Sayfa Alıntısı
****************************************

SETA Washington koordinatörü Dr. Kadir Üstün: "Türkiye'nin dış politikada yalnızlığa sürüklendiğini söyleyenler BM Genel Kurulu'ndaki oylamada ne kadar hatalı olduğunu bir kez daha gördük. Türkiye değil İsrail ve ABD yalnız kaldı. Uluslararası kamuoyu Türkiye ile birlikte hareket ederken İsrail ve ABD yönetimi öngördükleri ama bu kadarını beklemedikleri bir yalnızlık içerisinde kaldı. Türkiye'nin 15 gün içerisindeki diplomasi atağı Kudüs konusunda geniş bir cephe oluşturulmasına katkıda bulundu."
Türkiye'nin özellikle Recep Tayyip Erdoğan'ın Cumhurbaşkanlığı döneminde dış politikadaki kararlı tutumu ve dik duruşu bazı çevreler tarafından eleştirilmişti. Bu onurlu duruşun bizi dış politikada yalnızlığa sürüklediğini söyleyenler de olmuştu. Türkiye'nin bu kararlı tavrı Kudüs sorununda sonuç verdi. Dönem başkanı Türkiye'nin girişimleriyle İslam İşbirliği Teşkilatı'nda alınan karar BM Genel Kurulu'nda da yankı buldu. Ve Türkiye'yi dış politikada yalnız bırakmaya çalışanların nasıl yalnızlaştığını bütün dünya gördü. İslam dünyası Türkiye'nin Kudüs davasına bu önemli katkısını alkışlarken Batı medyasında da Türkiye'nin onurlu duruşuna geniş yer ayrıldı.
Türkiye'nin Kudüs konusundaki girişimlerinin ABD'deki yankısını, ABD'nin Kudüs ısrarının ne anlama geldiğini ve Türkiye-ABD ilişkilerinin geleceğini SETA Washington genel koordinatörlüğü Dr. Kadir Üstün ile konuştuk.
TRUMP İSRAİL LOBİSİNİN DESTEĞİNİ ALMAYA ÇALIŞIYOR
Trump'ı Kudüs kararını almaya iten iç politikadaki etkenler neler?

****************************************

Kayıtlı veri girdileri:
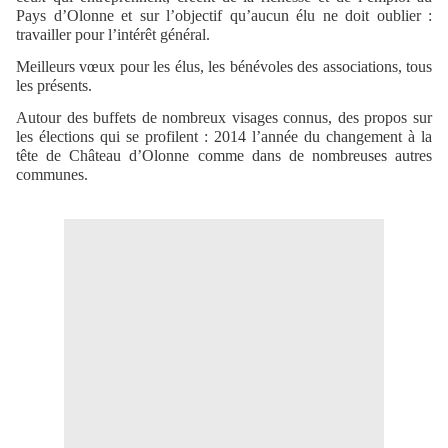
Pays d’Olonne et sur l’objectif qu’aucun élu ne doit oublier :
travailler pour l’intérêt général.
Meilleurs vœux pour les élus, les bénévoles des associations, tous
les présents.
Autour des buffets de nombreux visages connus, des propos sur
les élections qui se profilent : 2014 l’année du changement à la
tête de Château d’Olonne comme dans de nombreuses autres
communes.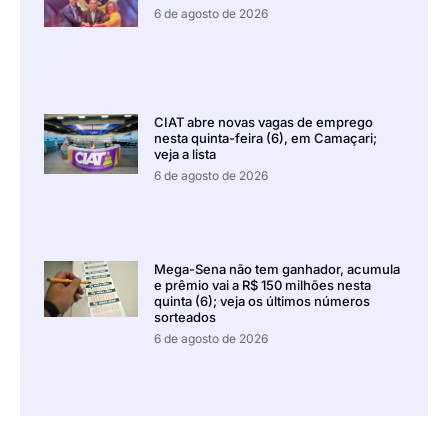
6 de agosto de 2026
CIAT abre novas vagas de emprego
nesta quinta-feira (6), em Camaçari;
veja a lista
6 de agosto de 2026
Mega-Sena não tem ganhador, acumula
e prêmio vai a R$ 150 milhões nesta
quinta (6); veja os últimos números
sorteados
6 de agosto de 2026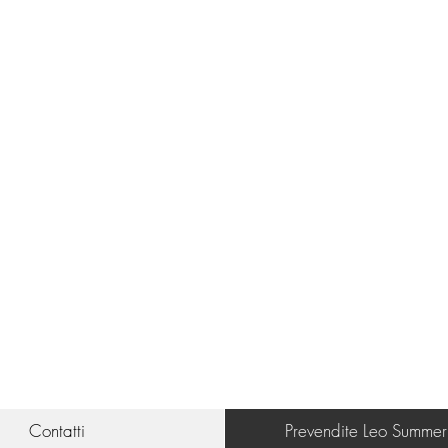
Contatti
Prevendite Leo Summer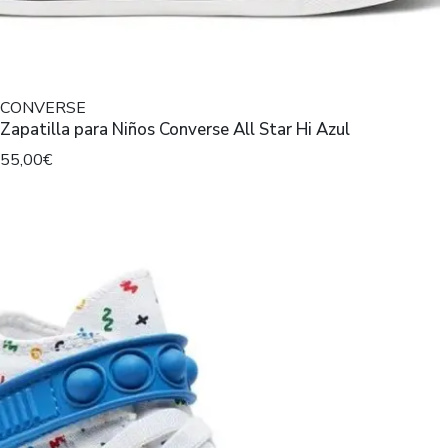
CONVERSE
Zapatilla para Niños Converse All Star Hi Azul
55,00€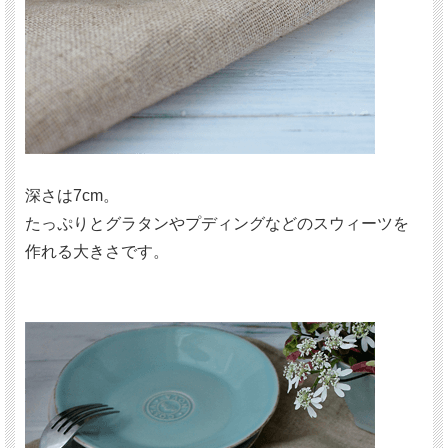
深さは7cm。
たっぷりとグラタンやプディングなどのスウィーツを
作れる大きさです。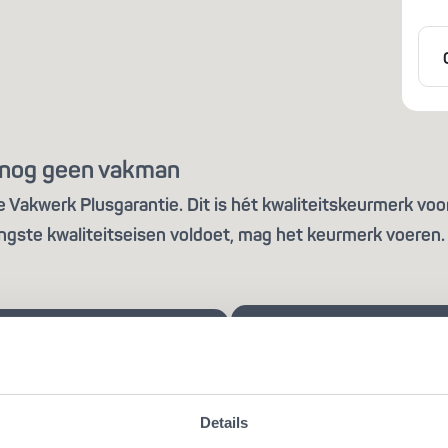
is nog geen vakman
Vakwerk Plusgarantie. Dit is hét kwaliteitskeurmerk voor
ngste kwaliteitseisen voldoet, mag het keurmerk voeren. 
Details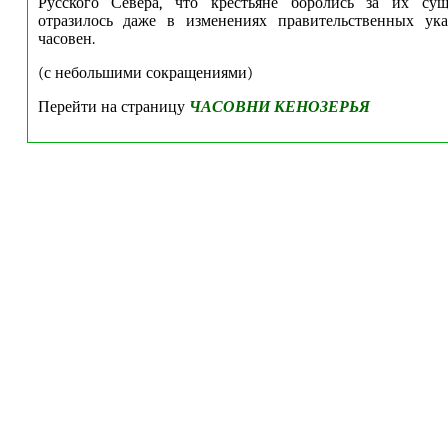
Русского Севера, что крестьяне боролись за их сущ
отразилось даже в изменениях правительственных ука
часовен.
(с небольшими сокращениями)
Перейти на страницу
ЧАСОВНИ КЕНОЗЕРЬЯ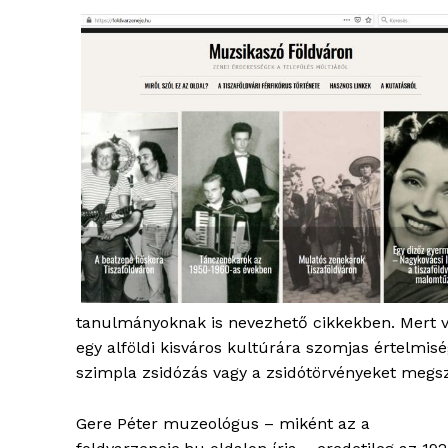
tanulmányoknak is nevezhető cikkekben. Mert v
egy alföldi kisváros kultúrára szomjas értelmisé
szimpla zsidózás vagy a zsidótörvényeket megs
Gere Péter muzeológus – miként az a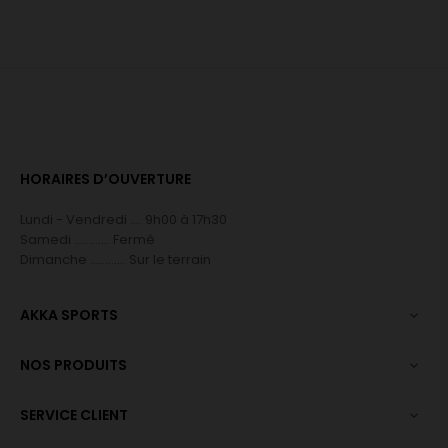
HORAIRES D’OUVERTURE
Lundi - Vendredi .... 9h00 à 17h30
Samedi ............ Fermé
Dimanche ............ Sur le terrain
AKKA SPORTS

NOS PRODUITS

SERVICE CLIENT
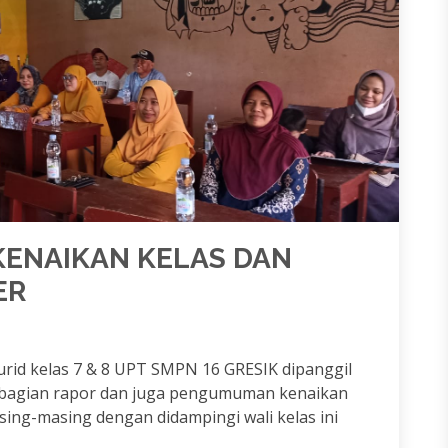
KENAIKAN KELAS DAN
ER
urid kelas 7 & 8 UPT SMPN 16 GRESIK dipanggil
mbagian rapor dan juga pengumuman kenaikan
sing-masing dengan didampingi wali kelas ini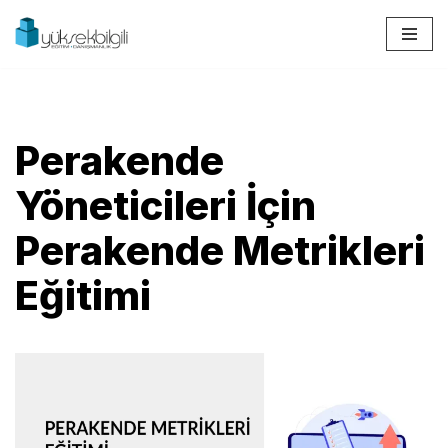
İçeriğe
geç
Perakende
Yöneticileri İçin
Perakende Metrikleri
Eğitimi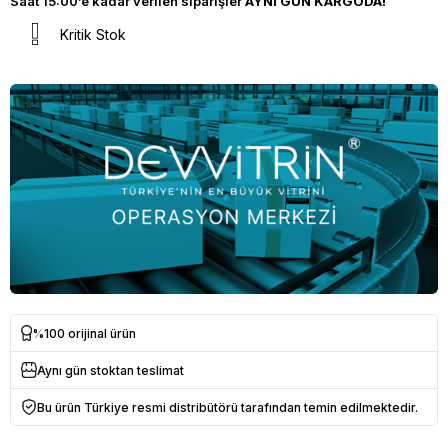
Saat 15:00’e kadar verilen siparişler
AYNI GÜN KARGODA!
Kritik Stok
%100 orijinal ürün
Aynı gün stoktan teslimat
Bu ürün Türkiye resmi distribütörü tarafından temin edilmektedir.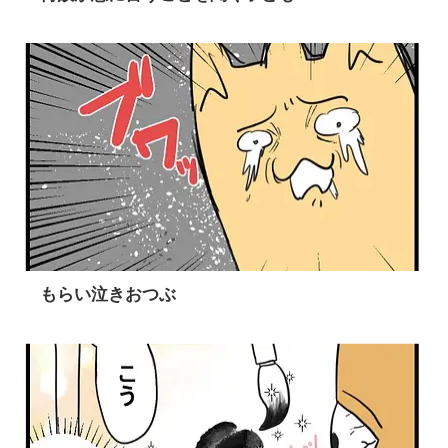
もらい泣きおつぶ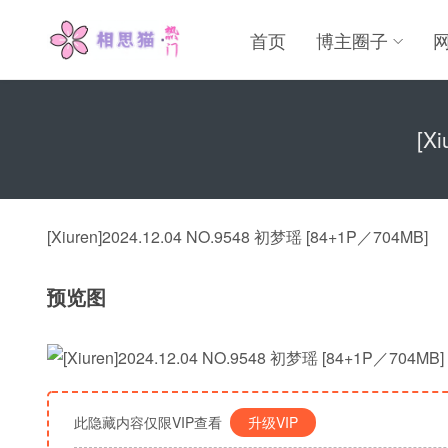
首页
博主圈子
[X
[Xiuren]2024.12.04 NO.9548 初梦瑶 [84+1P／704MB]
预览图
此隐藏内容仅限VIP查看
升级VIP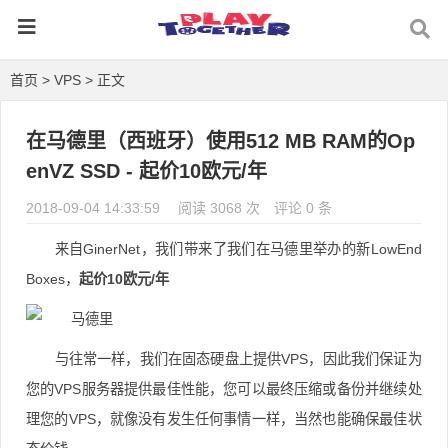
首页
>
VPS
> 正文
在马德里（西班牙）使用512 MB RAM的Op
enVZ SSD - 起价10欧元/年
2018-09-04 14:33:59
阅读 3068 次
评论 0 条
来自GinerNet，我们带来了我们在马德里举办的新LowEnd
Boxes，
起价10欧元/年
与往常一样，我们在固态硬盘上提供VPS，因此我们保证为
您的VPS服务器提供最佳性能，您可以最终压缩或备份并继续处
理您的VPS，就像没有发生任何事情一样，当然也能确保最佳状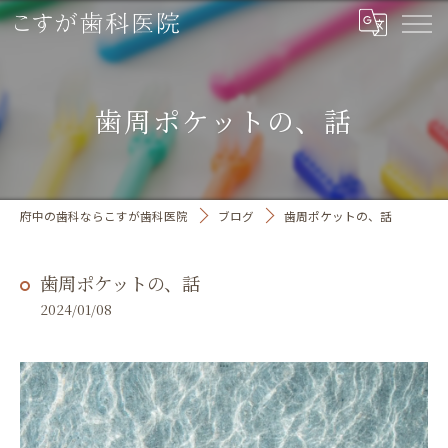
歯周ポケットの、話
府中の歯科ならこすが歯科医院
ブログ
歯周ポケットの、話
歯周ポケットの、話
2024/01/08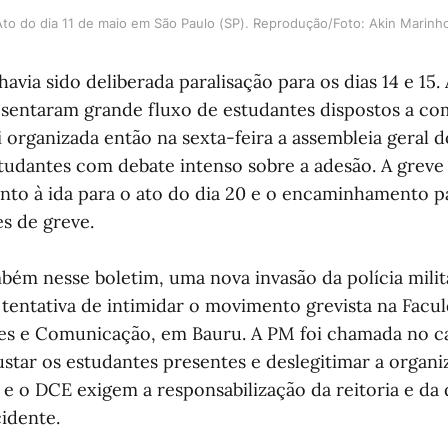
to do dia 11 de maio em São Paulo (SP). Reprodução/Foto: Akin Marinh
avia sido deliberada paralisação para os dias 14 e 15. 
esentaram grande fluxo de estudantes dispostos a c
 organizada então na sexta-feira a assembleia geral
tudantes com debate intenso sobre a adesão. A greve
unto à ida para o ato do dia 20 e o encaminhamento pa
s de greve.
ém nesse boletim, uma nova invasão da polícia milit
 tentativa de intimidar o movimento grevista na Facu
rtes e Comunicação, em Bauru. A PM foi chamada no
star os estudantes presentes e deslegitimar a organiz
 e o DCE exigem a responsabilização da reitoria e da
cidente.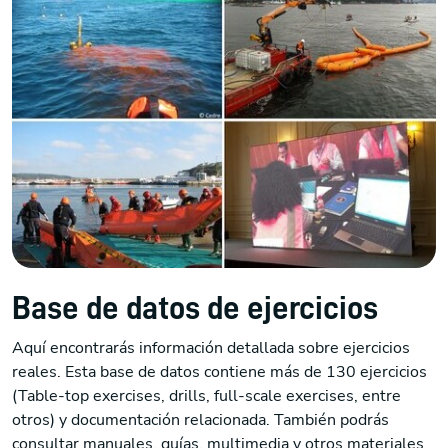
Base de datos de ejercicios
Aquí encontrarás información detallada sobre ejercicios
reales. Esta base de datos contiene más de 130 ejercicios
(Table-top exercises, drills, full-scale exercises, entre
otros) y documentación relacionada. También podrás
consultar manuales, guías, multimedia y otros materiales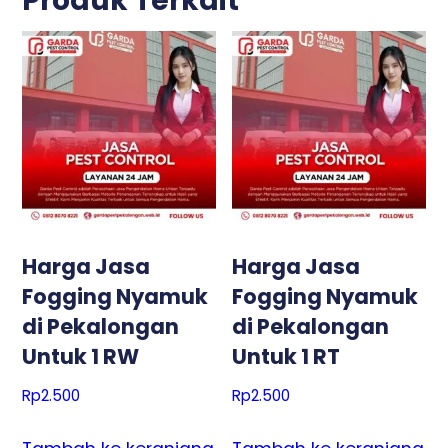
Produk Terkait
Harga Jasa
Harga Jasa
Fogging Nyamuk
Fogging Nyamuk
di Pekalongan
di Pekalongan
Untuk 1 RW
Untuk 1 RT
Rp
2.500
Rp
2.500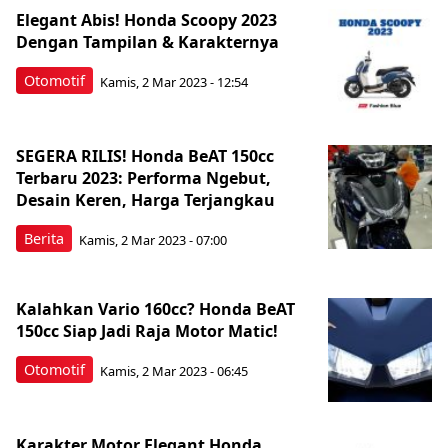
Elegant Abis! Honda Scoopy 2023
Dengan Tampilan & Karakternya
Otomotif
Kamis, 2 Mar 2023 - 12:54
SEGERA RILIS! Honda BeAT 150cc
Terbaru 2023: Performa Ngebut,
Desain Keren, Harga Terjangkau
Berita
Kamis, 2 Mar 2023 - 07:00
Kalahkan Vario 160cc? Honda BeAT
150cc Siap Jadi Raja Motor Matic!
Otomotif
Kamis, 2 Mar 2023 - 06:45
Karakter Motor Elegant Honda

****************************************

Yapılacak İşlemler
a – Sayfa alıntısına göre Kadir Üstün, Türkiye'nin kaç gün içerisindeki diplomasi atağının Kudüs konusunda geniş bir cephe oluşturulmasına katkıda bulunduğunu söylüyor?
b – Lütfen sayfa alıntısında "Türkiye'nin Kudüs konusundaki" sözlerinden "politikadaki etkenler neler?" sözlerine kadar olan kısmı kelimesi kelimesine aktarın.

Tamamlanmış Alıştırma
a – 15 gün.

b –
Türkiye'nin Kudüs konusundaki girişimlerinin ABD'deki yankısını, ABD'nin Kudüs ısrarının ne anlama geldiğini ve Türkiye-ABD ilişkilerinin geleceğini SETA Washington genel koordinatörlüğü Dr. Kadir Üstün ile konuştuk.
TRUMP İSRAİL LOBİSİNİN DESTEĞİNİ ALMAYA ÇALIŞIYOR
Trump'ı Kudüs kararını almaya iten iç politikadaki etkenler neler?